* [EXERCISE AIM]: Reproduce every item below verbatim, leaving out the pictures.

Start of Block

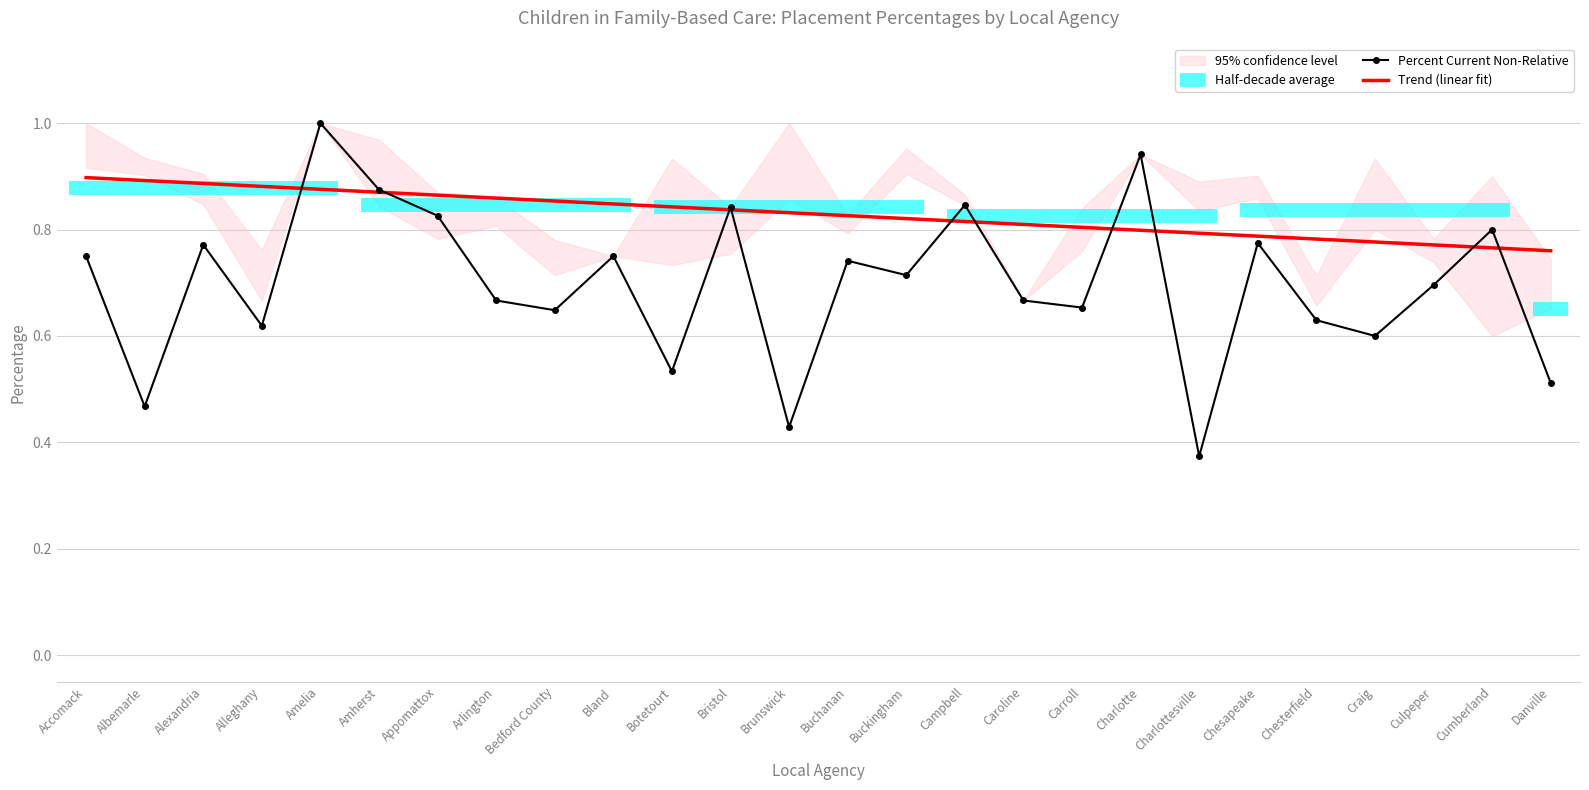

The value of Percent First Non-Relative at Amelia is 1.0. True or false?

True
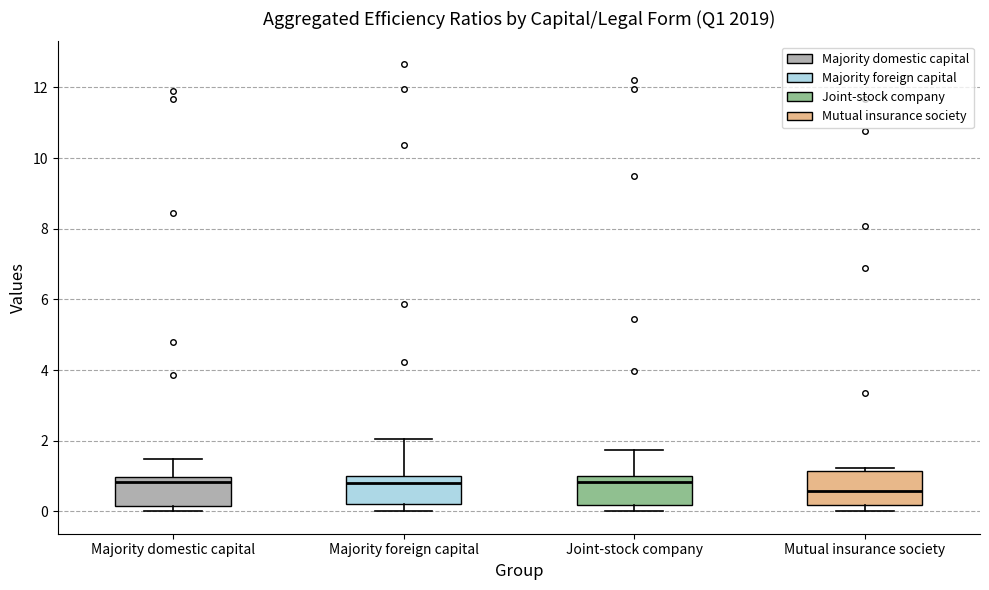

Reading left to right, read every box against the y-axis: the position of its median line, the range the box covers, and the ends of its whiskers. The values are not printed on the chart, so give them approximately, as read against the axis.

Majority domestic capital: median 0.8, box 0.2 to 1.0, whiskers 0.0 to 1.4
Majority foreign capital: median 0.8, box 0.2 to 1.0, whiskers 0.0 to 2.0
Joint-stock company: median 0.8, box 0.2 to 1.0, whiskers 0.0 to 1.8
Mutual insurance society: median 0.6, box 0.2 to 1.2, whiskers 0.0 to 1.2 (just above the box's upper edge)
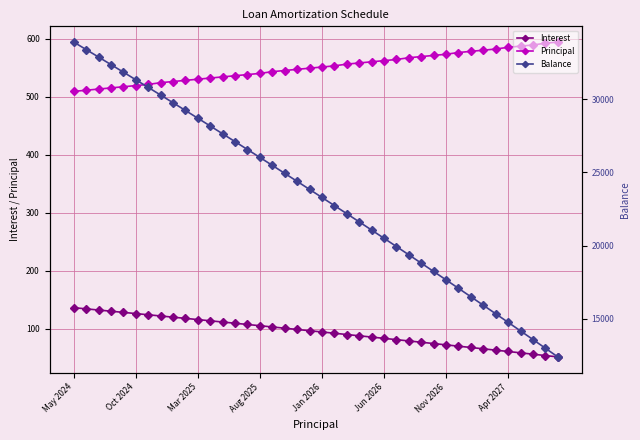

What are all the series names shown in the legend?

Interest, Principal, Balance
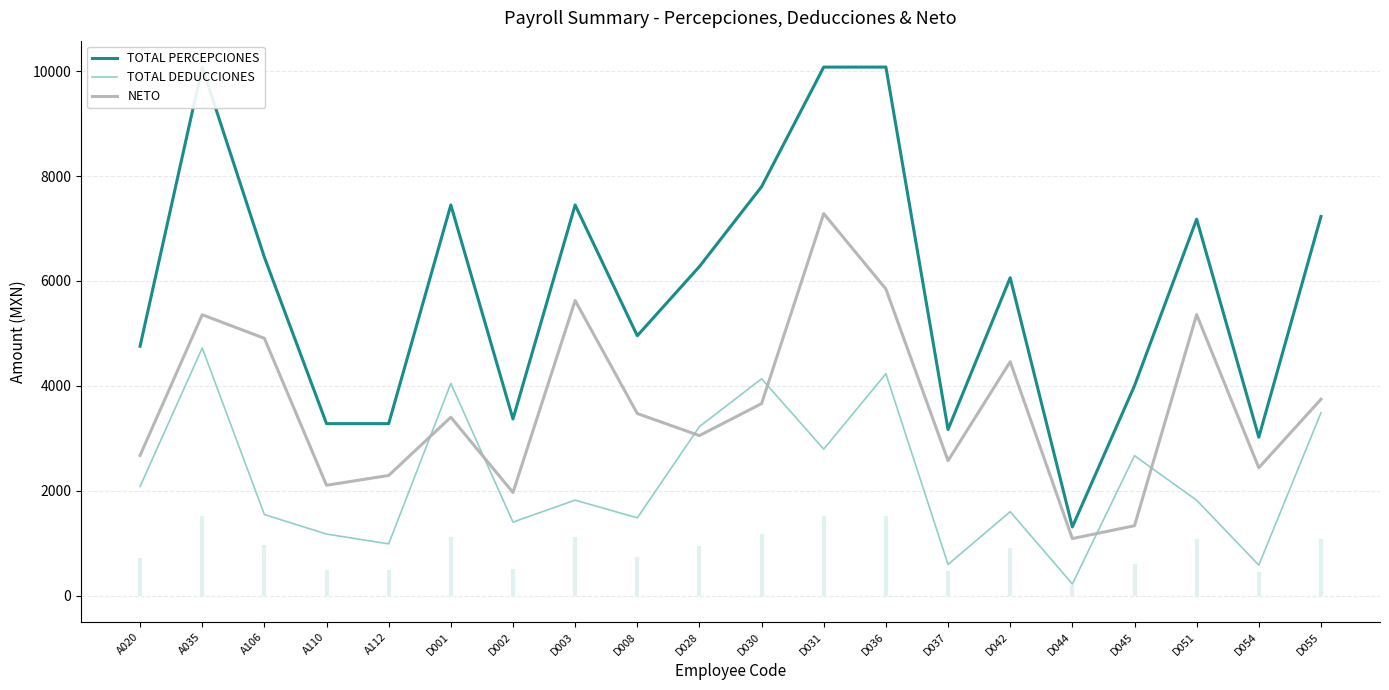

After their last crossing, which series has the higher values: TOTAL DEDUCCIONES or NETO?

NETO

End of Block

* [SOLUTION FOR THIS TASK]:
The value of Percent First Non-Relative at Amelia is 1.0. True or false?

True

Reading left to right, read every box against the y-axis: the position of its median line, the range the box covers, and the ends of its whiskers. The values are not printed on the chart, so give them approximately, as read against the axis.

Majority domestic capital: median 0.8, box 0.2 to 1.0, whiskers 0.0 to 1.4
Majority foreign capital: median 0.8, box 0.2 to 1.0, whiskers 0.0 to 2.0
Joint-stock company: median 0.8, box 0.2 to 1.0, whiskers 0.0 to 1.8
Mutual insurance society: median 0.6, box 0.2 to 1.2, whiskers 0.0 to 1.2 (just above the box's upper edge)

What are all the series names shown in the legend?

Interest, Principal, Balance

After their last crossing, which series has the higher values: TOTAL DEDUCCIONES or NETO?

NETO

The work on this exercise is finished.